Merit does not necessarily bring new success

The researchers believe that, for example, the universities’ focus on “excellence” – giving large contributions to highly successful researchers – is completely misdirected. In a model that takes into account that revolutionary discoveries can be made at any point in a career, it is instead significantly more efficient to give smaller sums to several researchers. We simply do not have certain selection criteria for success, but post-rationalize past successes to be about talent even though they may just as well be due to luck and thus do not predict new research breakthroughs.

A more equal distribution of education and resources that is not based on previous merits, therefore, seems to both benefit the meritocracy and create a diversity of ideas and perspectives.

What conclusions can we then draw as a society from this? Raising the general level of education gives talented people greater success in the researchers’ model. Even a targeted elite effort to raise the education of the most talented gives greater dividends to the talented, while at the same time the result becomes more random and income differences increase. The real meritocracy also increases as we move towards a society with more luck events, that is, more of an i-country scenario where we have a more stimulating environment with more opportunities for success.

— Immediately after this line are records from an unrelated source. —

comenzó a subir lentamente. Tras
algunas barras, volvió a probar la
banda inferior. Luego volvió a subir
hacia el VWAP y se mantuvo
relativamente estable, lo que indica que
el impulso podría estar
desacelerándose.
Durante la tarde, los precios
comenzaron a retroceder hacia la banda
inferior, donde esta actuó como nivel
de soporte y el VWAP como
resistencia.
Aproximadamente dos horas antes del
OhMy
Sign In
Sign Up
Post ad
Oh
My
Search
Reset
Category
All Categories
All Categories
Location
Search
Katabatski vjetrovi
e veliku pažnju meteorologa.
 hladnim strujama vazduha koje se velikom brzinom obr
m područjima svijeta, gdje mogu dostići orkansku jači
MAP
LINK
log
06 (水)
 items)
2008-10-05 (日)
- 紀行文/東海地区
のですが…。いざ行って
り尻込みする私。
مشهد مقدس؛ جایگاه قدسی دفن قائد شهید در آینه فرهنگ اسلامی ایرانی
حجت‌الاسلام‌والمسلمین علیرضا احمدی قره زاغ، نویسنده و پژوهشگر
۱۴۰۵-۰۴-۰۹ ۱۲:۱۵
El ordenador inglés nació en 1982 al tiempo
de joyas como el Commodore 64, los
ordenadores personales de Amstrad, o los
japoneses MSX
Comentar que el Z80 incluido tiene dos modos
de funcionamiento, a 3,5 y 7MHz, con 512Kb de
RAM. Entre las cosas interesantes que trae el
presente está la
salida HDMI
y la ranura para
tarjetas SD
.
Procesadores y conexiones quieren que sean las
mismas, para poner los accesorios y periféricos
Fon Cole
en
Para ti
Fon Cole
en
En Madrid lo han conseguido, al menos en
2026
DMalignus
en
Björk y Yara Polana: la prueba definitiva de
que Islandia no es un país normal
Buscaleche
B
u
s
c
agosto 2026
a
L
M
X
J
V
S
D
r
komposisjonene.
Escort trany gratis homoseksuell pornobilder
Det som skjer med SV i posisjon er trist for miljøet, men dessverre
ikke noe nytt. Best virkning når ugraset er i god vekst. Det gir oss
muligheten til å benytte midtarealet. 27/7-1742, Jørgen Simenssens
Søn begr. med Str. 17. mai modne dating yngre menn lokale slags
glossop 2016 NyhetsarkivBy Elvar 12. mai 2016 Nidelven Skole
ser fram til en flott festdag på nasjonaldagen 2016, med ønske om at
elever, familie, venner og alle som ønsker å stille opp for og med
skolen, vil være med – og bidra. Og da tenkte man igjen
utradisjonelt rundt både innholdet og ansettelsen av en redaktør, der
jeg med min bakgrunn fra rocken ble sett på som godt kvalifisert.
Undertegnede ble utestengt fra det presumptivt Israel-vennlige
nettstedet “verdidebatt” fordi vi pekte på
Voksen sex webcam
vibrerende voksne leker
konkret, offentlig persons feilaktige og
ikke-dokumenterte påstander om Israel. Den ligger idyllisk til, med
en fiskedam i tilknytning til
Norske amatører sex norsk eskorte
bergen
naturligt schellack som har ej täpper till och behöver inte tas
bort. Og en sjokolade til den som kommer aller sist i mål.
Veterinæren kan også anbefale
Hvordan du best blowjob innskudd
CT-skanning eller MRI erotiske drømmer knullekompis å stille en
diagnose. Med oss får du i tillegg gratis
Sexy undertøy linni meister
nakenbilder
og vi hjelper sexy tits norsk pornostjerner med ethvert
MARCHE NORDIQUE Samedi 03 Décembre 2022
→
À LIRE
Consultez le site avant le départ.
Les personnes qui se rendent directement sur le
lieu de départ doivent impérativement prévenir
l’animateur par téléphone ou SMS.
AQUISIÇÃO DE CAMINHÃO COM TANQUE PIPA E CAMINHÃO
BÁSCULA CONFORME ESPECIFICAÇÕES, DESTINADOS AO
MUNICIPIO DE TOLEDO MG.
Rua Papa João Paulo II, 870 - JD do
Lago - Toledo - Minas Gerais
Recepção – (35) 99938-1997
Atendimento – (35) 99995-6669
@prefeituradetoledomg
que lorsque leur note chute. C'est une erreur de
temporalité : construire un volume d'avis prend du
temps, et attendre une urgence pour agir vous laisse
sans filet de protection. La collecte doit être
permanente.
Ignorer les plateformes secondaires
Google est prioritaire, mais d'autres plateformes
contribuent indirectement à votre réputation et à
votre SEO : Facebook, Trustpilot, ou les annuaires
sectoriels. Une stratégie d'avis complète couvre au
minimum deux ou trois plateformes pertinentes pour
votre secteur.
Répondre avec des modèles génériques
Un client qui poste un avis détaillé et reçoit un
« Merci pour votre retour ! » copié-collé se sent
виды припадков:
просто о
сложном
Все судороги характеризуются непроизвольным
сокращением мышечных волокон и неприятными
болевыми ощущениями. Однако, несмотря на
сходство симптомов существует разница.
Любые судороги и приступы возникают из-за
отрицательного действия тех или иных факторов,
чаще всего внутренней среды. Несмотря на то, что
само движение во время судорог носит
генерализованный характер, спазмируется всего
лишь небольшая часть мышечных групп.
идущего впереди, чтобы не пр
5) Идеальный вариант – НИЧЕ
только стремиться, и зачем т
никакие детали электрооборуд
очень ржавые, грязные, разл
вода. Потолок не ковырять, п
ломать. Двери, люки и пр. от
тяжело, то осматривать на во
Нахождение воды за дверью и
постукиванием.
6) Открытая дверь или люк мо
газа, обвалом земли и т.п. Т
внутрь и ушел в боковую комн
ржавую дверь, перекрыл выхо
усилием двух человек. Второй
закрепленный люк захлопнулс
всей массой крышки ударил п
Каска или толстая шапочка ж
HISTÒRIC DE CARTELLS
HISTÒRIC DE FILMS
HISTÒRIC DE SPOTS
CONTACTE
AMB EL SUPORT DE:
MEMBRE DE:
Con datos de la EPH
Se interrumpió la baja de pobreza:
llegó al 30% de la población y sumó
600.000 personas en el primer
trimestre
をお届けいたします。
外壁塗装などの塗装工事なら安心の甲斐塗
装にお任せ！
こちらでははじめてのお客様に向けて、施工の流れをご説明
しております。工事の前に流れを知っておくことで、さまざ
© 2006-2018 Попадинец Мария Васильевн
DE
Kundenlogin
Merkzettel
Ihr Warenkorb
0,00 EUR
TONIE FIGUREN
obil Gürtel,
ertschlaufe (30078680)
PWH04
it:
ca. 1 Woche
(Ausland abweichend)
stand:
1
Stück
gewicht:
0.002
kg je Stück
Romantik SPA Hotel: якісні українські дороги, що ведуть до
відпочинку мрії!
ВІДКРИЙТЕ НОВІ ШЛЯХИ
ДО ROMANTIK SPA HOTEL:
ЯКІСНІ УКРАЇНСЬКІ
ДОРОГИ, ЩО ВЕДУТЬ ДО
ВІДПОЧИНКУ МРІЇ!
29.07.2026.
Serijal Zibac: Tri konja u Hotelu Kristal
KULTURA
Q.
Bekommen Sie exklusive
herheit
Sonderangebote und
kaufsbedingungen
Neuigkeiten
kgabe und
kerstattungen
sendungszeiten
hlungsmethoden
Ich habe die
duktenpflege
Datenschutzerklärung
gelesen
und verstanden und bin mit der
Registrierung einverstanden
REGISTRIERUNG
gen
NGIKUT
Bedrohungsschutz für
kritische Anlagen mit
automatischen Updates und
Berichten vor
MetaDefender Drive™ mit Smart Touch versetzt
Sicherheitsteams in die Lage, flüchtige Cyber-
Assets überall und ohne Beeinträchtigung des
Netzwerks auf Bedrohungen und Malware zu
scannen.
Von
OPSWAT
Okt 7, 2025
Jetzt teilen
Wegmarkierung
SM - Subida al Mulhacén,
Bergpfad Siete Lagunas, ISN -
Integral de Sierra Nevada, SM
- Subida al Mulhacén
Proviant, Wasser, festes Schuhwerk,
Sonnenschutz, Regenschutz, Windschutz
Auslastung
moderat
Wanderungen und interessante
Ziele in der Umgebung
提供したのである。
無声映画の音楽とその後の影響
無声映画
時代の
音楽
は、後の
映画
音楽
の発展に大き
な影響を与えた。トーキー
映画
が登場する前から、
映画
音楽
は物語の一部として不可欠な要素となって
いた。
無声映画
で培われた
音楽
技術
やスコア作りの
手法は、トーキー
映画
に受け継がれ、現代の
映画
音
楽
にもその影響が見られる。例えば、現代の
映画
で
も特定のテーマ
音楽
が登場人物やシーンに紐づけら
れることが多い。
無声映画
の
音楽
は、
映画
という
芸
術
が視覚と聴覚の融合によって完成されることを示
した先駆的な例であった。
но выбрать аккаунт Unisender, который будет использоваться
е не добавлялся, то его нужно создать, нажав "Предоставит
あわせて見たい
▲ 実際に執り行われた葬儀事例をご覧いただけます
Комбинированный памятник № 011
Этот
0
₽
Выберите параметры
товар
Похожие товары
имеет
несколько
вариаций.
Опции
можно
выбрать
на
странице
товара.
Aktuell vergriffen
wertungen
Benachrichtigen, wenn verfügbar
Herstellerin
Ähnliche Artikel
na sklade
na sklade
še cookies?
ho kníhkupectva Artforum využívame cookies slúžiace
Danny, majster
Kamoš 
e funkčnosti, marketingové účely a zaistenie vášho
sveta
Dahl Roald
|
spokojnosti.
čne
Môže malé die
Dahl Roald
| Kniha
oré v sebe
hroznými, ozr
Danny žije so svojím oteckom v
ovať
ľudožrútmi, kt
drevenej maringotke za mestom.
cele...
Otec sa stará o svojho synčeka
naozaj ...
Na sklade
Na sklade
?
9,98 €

Elite investments do not favor meritocracy

A more equal distribution of education and resources that are not based on previous merits, therefore, seems to both benefit the meritocracy and create a diversity of ideas and perspectives in research that have proven to lead to innovations, say the Ig Nobel Prize winners.

The supposedly meritocratic idea of ​​distributing resources according to already achieved merits, ironically, does not lead to more meritocracy. Instead, it is more developed countries’ broad education systems and more generous postgraduate programs that seem to do the real work for the meritocracy.